Un mythe tenace : la rapidité de l’action violente

Un mythe tenace : la non-violence, c’est trop lent, en cas d’urgence, seule la violence est efficace.

Dans les cas d’agression individuelle, il existe des circonstances où même le plus fervent partisan de la non-violence, face, par exemple, à un agresseur fou furieux, sera contraint à la fuite, à la passivité ou au recours à la violence (ce qui ne le sauvera pas nécessairement!).

Mais les situations d’urgence où il est possible d’intervenir individuellement et efficacement par la violence sont, en fait, rarissimes, soit par manque de temps, soit par manque de moyens.

Si l’on se donnait en permanence les moyens de la violence, c’est-à-dire si chacun était armé, la société deviendrait un sinistre Far West. Les Etats-Unis en font aujourd’hui l’expérience ! On n’y compte plus les tueries dans les écoles et la criminalité y est supérieure à celle de bien des pays du même niveau social.

D’autre part, ni leurs gardes du corps ni leurs armes n’ont pu protéger contre leurs agresseurs des quantités de personnalités et de policiers armés victimes d’attentats.

En réalité, dans la plupart des cas d’urgence, ou bien on se trouve dans l’impossibilité totale d’agir, ou bien on a le choix entre violence et non-violence.

Mais beaucoup de gens s’imaginent que la non-violence est beaucoup trop lente dans son action et que pour faire cesser certaines situations d’injustice, il n’y a pas d’autre moyen que de recourir à la violence.

Or, l’idée que la violence agit plus vite que la non-violence dans les conflits collectifs est un mythe qui ne se maintient dans les esprits que parce qu’on n’a pas pris la peine de comparer à travers l’histoire la rapidité d’action des moyens violents et des moyens violents.

Quand on examine systématiquement la durée moyenne des conflits menés à travers le monde depuis 1945 par la guérilla, la guerre civile ou le terrorisme dans une trentaine de pays, on s’aperçoit qu’elle est de plus de 23 ans et que beaucoup de ces conflits ne sont pas encore terminés et peuvent donc rallonger encore cette moyenne.

Ces conflits ont causé des centaines de milliers de morts, rendu exsangues les pays où ils se sont déroulés et laissé sur place des millions de mines qui tuent ou mutilent chaque jour des dizaines d’enfants et d’adultes.

Dans la mesure où leurs objectifs auraient été compatibles avec la non-violence, si les leaders de ces guérillas et de ces mouvements terroristes avaient recouru avec la même détermination à des moyens non-violents pendant le même nombre d’années, ils auraient certainement obtenu des résultats infiniment supérieurs, sinon des victoires complètes, sans les conséquences catastrophiques des conflits armés.

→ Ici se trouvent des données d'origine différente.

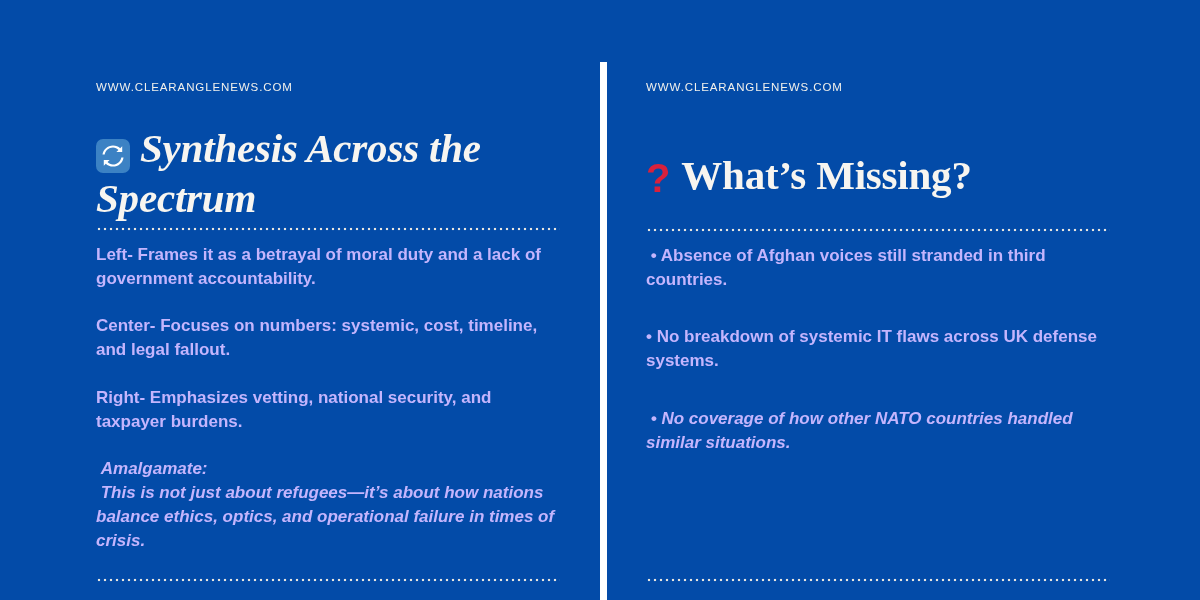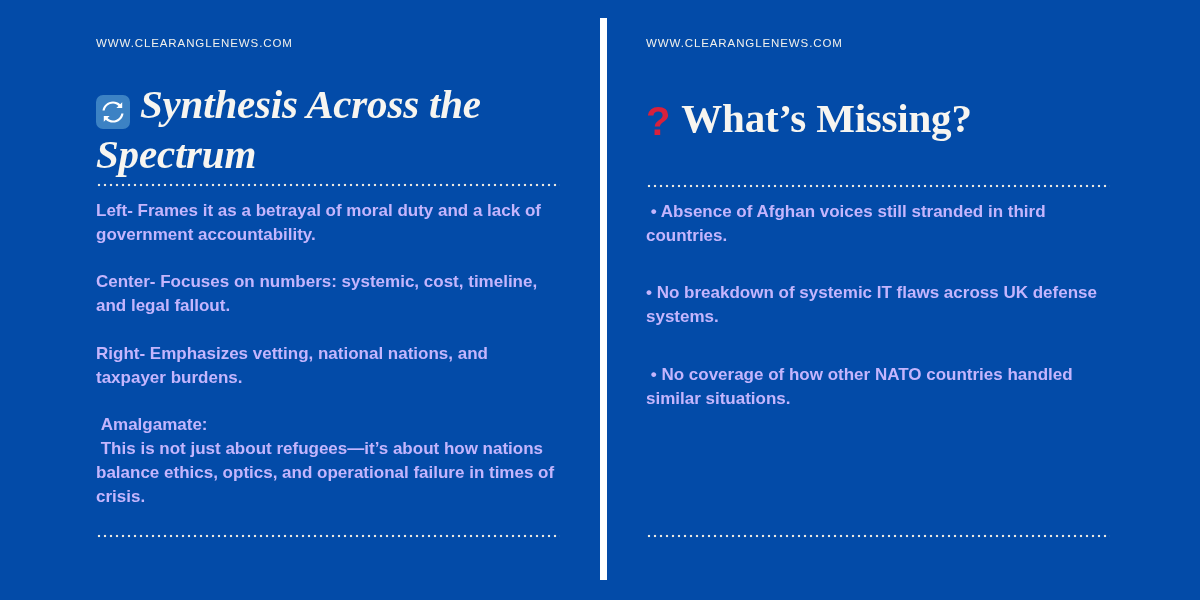--- a/index.html
+++ b/index.html
@@ -21,6 +21,7 @@
     height: 532px;
     background: #034BA8;
     box-sizing: border-box;
+    margin-top: 44px;
   }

Une grande partie des conflits évoqués ci-dessus sont d’ailleurs presque oubliés par les médias pourtant avides de sang et de violence. La guerre, quand elle dure des années, devient une sinistre routine et n’a même plus la vertu de réveiller l’opinion publique.

Contrairement aux États du XIXe siècle qu’une simple insurrection suffisait parfois à renverser, les États modernes, démocratiques aussi bien que totalitaires, sont capables de résister très longtemps et efficacement à des tentatives de déstabilisation par voie de terrorisme ou de guérilla. Dans les pays communistes, aucune forme de résistance armée n’a jamais pu seulement s’ébaucher. Dans les pays plus ou moins démocratiques, des États comme l’Allemagne, l’Italie, le Pérou, ont pu tenir tête des années durant à la « bande à Baader », aux Brigades rouges, au “Sentier lumineux” et ils ont été plutôt renforcés qu’affaiblis par cette épreuve.

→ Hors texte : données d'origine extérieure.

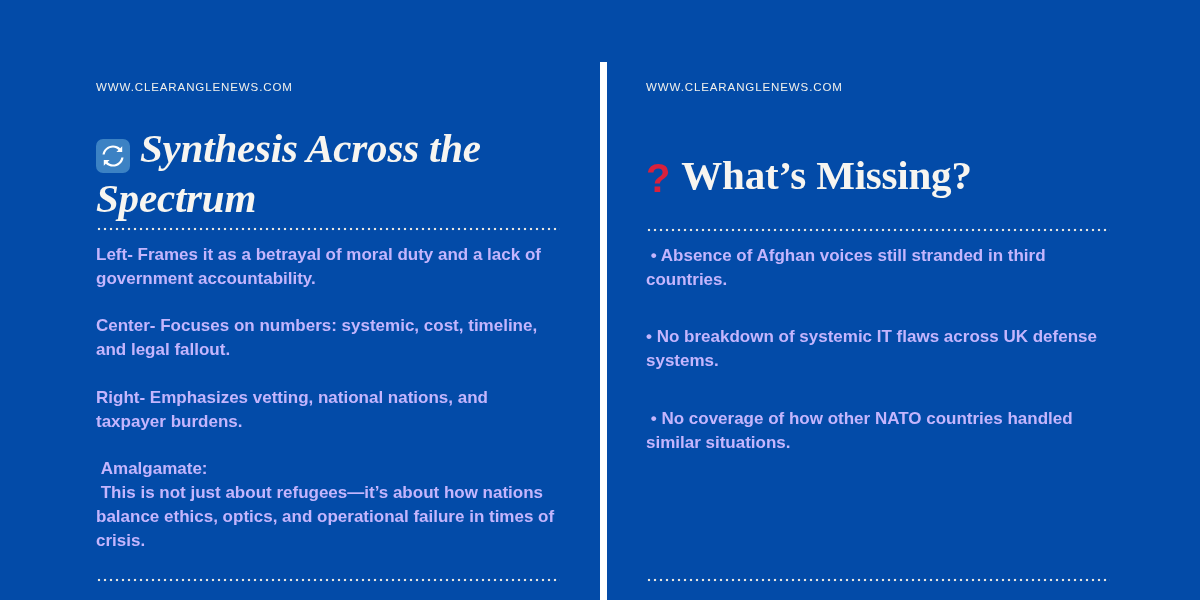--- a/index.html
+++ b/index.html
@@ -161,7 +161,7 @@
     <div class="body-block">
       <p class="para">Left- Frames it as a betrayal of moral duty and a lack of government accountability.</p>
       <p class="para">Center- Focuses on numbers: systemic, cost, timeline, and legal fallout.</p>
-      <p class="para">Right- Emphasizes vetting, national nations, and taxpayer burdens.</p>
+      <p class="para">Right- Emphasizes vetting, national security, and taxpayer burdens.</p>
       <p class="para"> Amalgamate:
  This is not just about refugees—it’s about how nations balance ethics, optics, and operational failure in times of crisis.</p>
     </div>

Comparées à ces conflits, les révolutions non-violentes qui ont renversé en quelques mois Marcos aux Philippines en 1986 et Ratsiraka à Madagascar en 19911 , la “révolution de velours” en Tchécoslovaquie, la “révolution orange” en Ukraine, paraissent d’une rapidité foudroyante et ont été incomparablement moins meurtrières. Quant à la résistance non-violente des Polonais beaucoup la voient comme une des causes de l’effondrement du système soviétique.

La prétendue rapidité d’action de la lutte armée et la prétendue lenteur de la non-violence  sont des mythes sans aucun rapport avec la réalité. Il serait temps d’en prendre conscience et de le faire savoir.